§ TASK OBJECTIVE
Rewrite every line of the records below as a Markdown table with the columns "Row" and "Text", where "Row" gives a running line number. Omit blank lines and leave the pictures out of the table.
════
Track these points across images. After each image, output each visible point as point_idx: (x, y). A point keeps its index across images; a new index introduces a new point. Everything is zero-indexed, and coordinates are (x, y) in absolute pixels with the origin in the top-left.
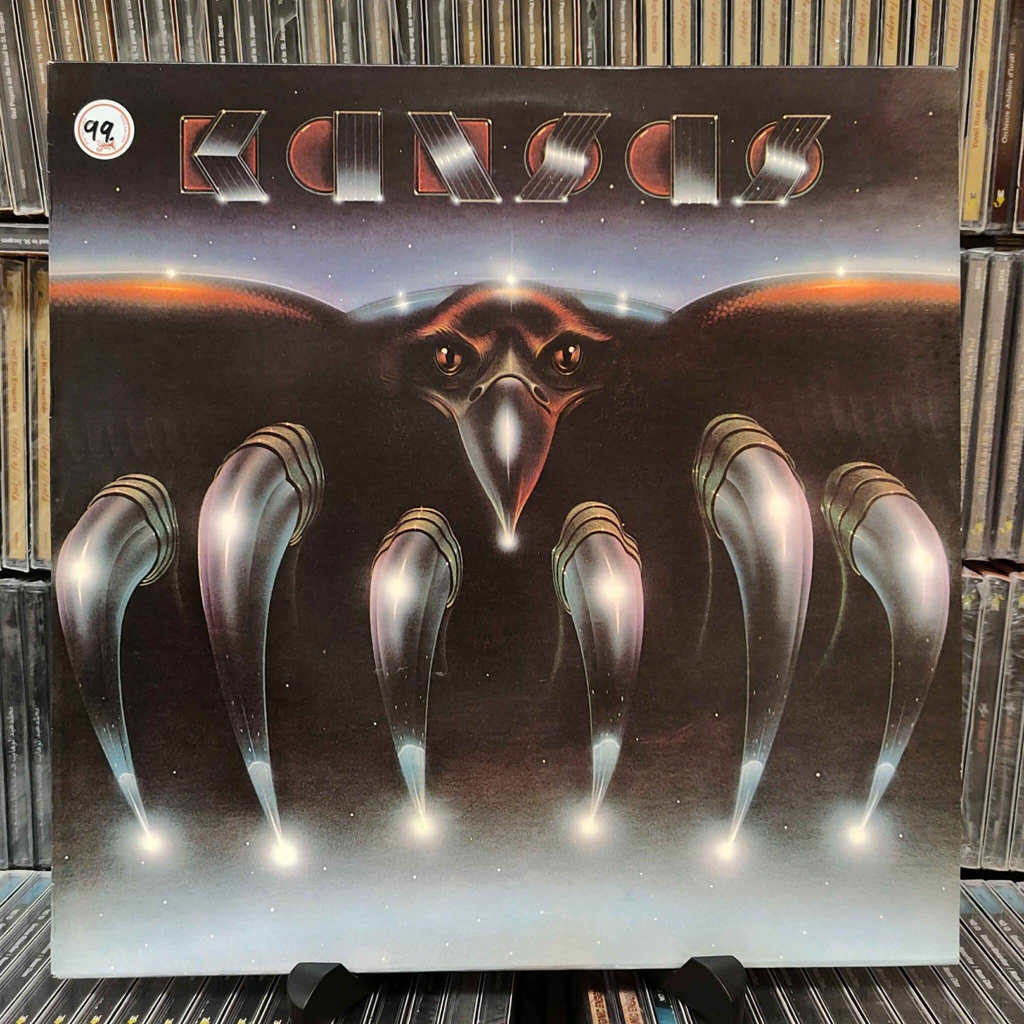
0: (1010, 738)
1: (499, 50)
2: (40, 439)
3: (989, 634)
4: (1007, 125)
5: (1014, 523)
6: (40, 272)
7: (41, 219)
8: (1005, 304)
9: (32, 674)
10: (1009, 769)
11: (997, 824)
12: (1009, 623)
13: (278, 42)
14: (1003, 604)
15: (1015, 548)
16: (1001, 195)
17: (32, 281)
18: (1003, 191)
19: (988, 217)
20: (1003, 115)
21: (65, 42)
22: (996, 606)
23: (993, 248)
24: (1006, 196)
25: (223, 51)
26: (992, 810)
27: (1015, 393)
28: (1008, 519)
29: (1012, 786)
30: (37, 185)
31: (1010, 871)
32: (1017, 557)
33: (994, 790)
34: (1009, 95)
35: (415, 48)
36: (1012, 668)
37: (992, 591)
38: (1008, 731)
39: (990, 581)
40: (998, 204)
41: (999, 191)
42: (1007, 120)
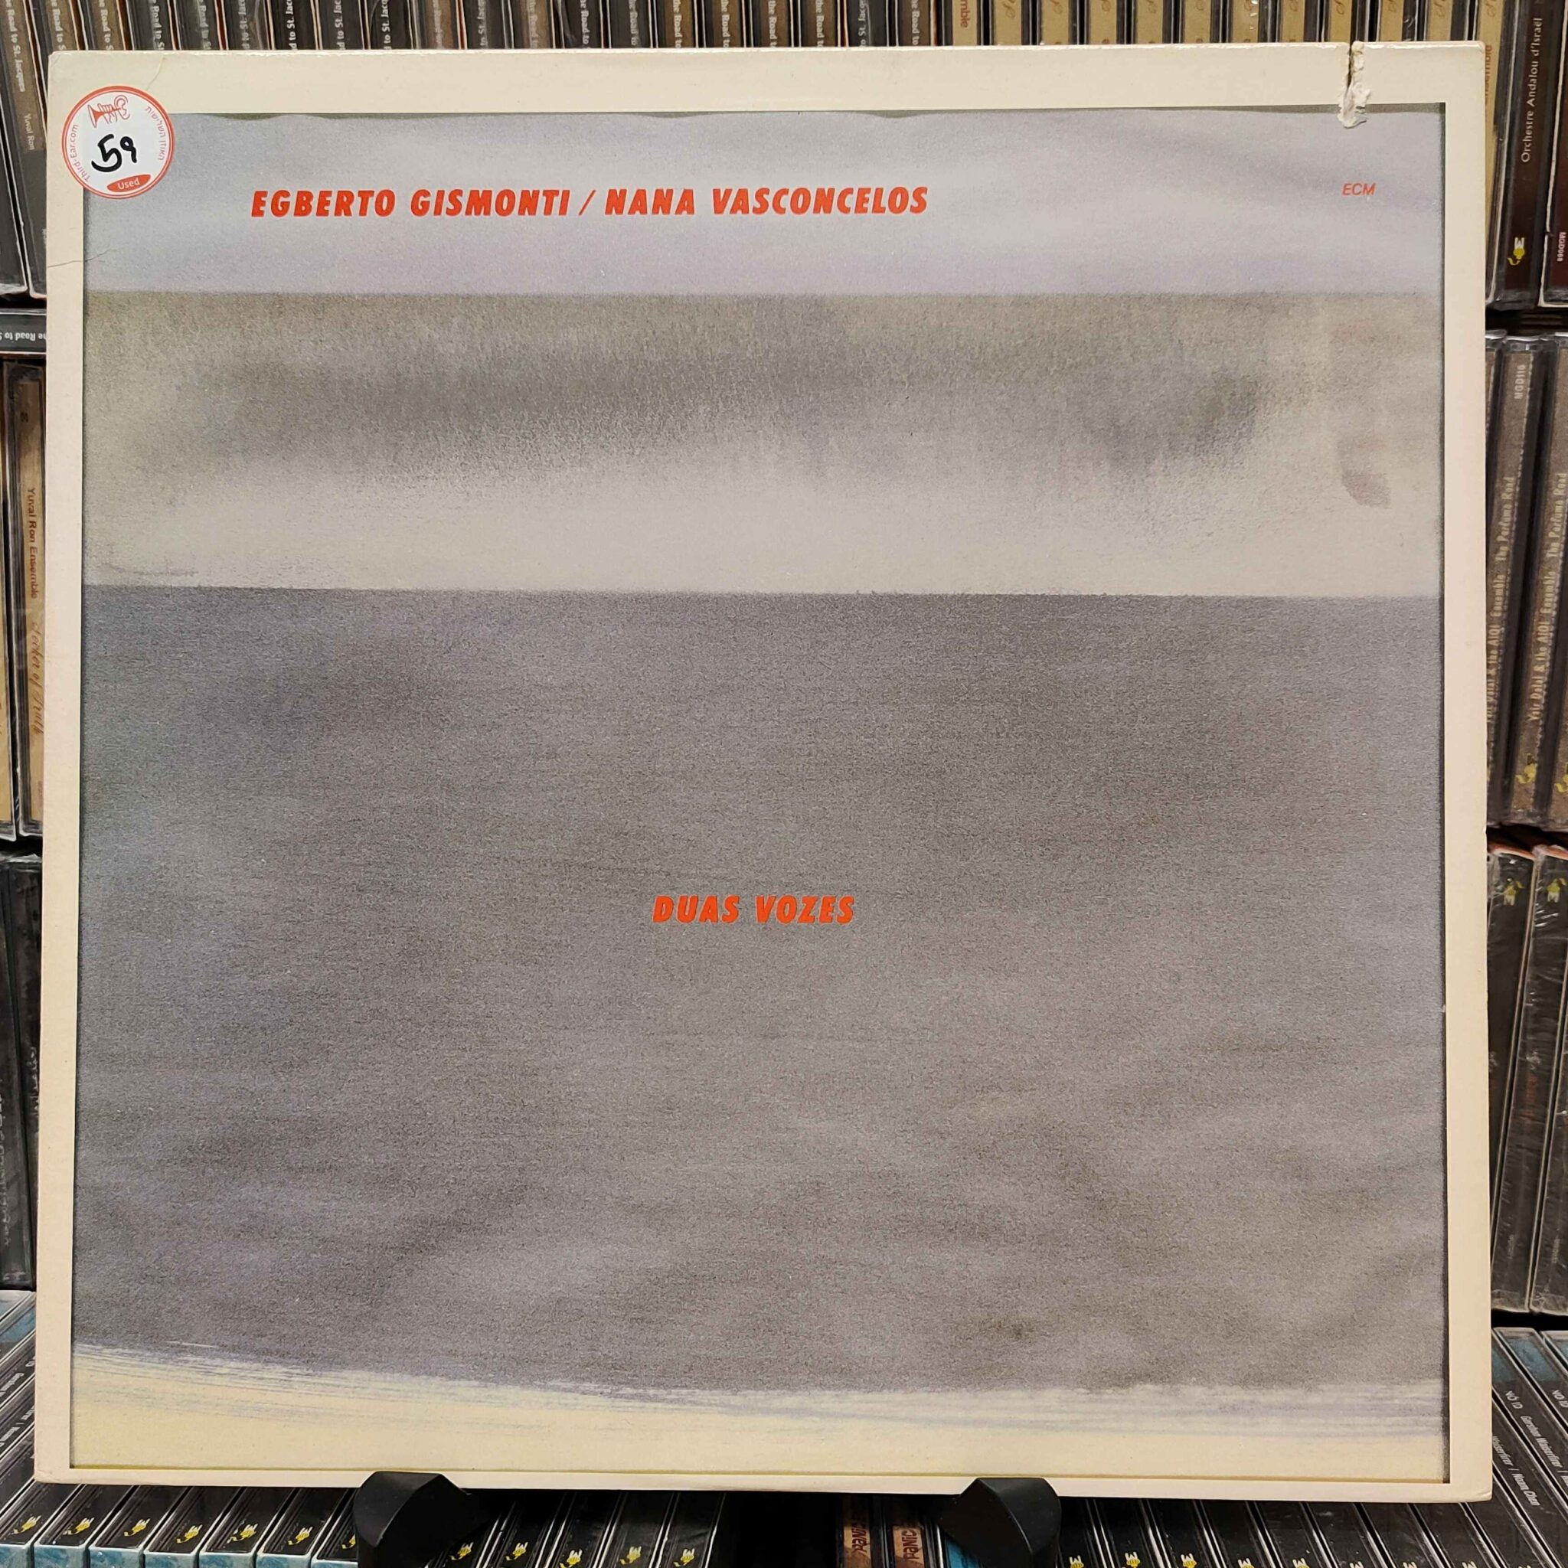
════
§ YOUR RESPONSE
| Row | Text |
|---|---|
| 1 | Track these points across images. After each image, output each visible point as point_idx: (x, y). A point keeps its index across images; a new index introduces a new point. Everything is zero-indexed, and coordinates are (x, y) in absolute pixels with the origin in the top-left. |
| 2 | 0: (1010, 738) |
| 3 | 1: (499, 50) |
| 4 | 2: (40, 439) |
| 5 | 3: (989, 634) |
| 6 | 4: (1007, 125) |
| 7 | 5: (1014, 523) |
| 8 | 6: (40, 272) |
| 9 | 7: (41, 219) |
| 10 | 8: (1005, 304) |
| 11 | 9: (32, 674) |
| 12 | 10: (1009, 769) |
| 13 | 11: (997, 824) |
| 14 | 12: (1009, 623) |
| 15 | 13: (278, 42) |
| 16 | 14: (1003, 604) |
| 17 | 15: (1015, 548) |
| 18 | 16: (1001, 195) |
| 19 | 17: (32, 281) |
| 20 | 18: (1003, 191) |
| 21 | 19: (988, 217) |
| 22 | 20: (1003, 115) |
| 23 | 21: (65, 42) |
| 24 | 22: (996, 606) |
| 25 | 23: (993, 248) |
| 26 | 24: (1006, 196) |
| 27 | 25: (223, 51) |
| 28 | 26: (992, 810) |
| 29 | 27: (1015, 393) |
| 30 | 28: (1008, 519) |
| 31 | 29: (1012, 786) |
| 32 | 30: (37, 185) |
| 33 | 31: (1010, 871) |
| 34 | 32: (1017, 557) |
| 35 | 33: (994, 790) |
| 36 | 34: (1009, 95) |
| 37 | 35: (415, 48) |
| 38 | 36: (1012, 668) |
| 39 | 37: (992, 591) |
| 40 | 38: (1008, 731) |
| 41 | 39: (990, 581) |
| 42 | 40: (998, 204) |
| 43 | 41: (999, 191) |
| 44 | 42: (1007, 120) |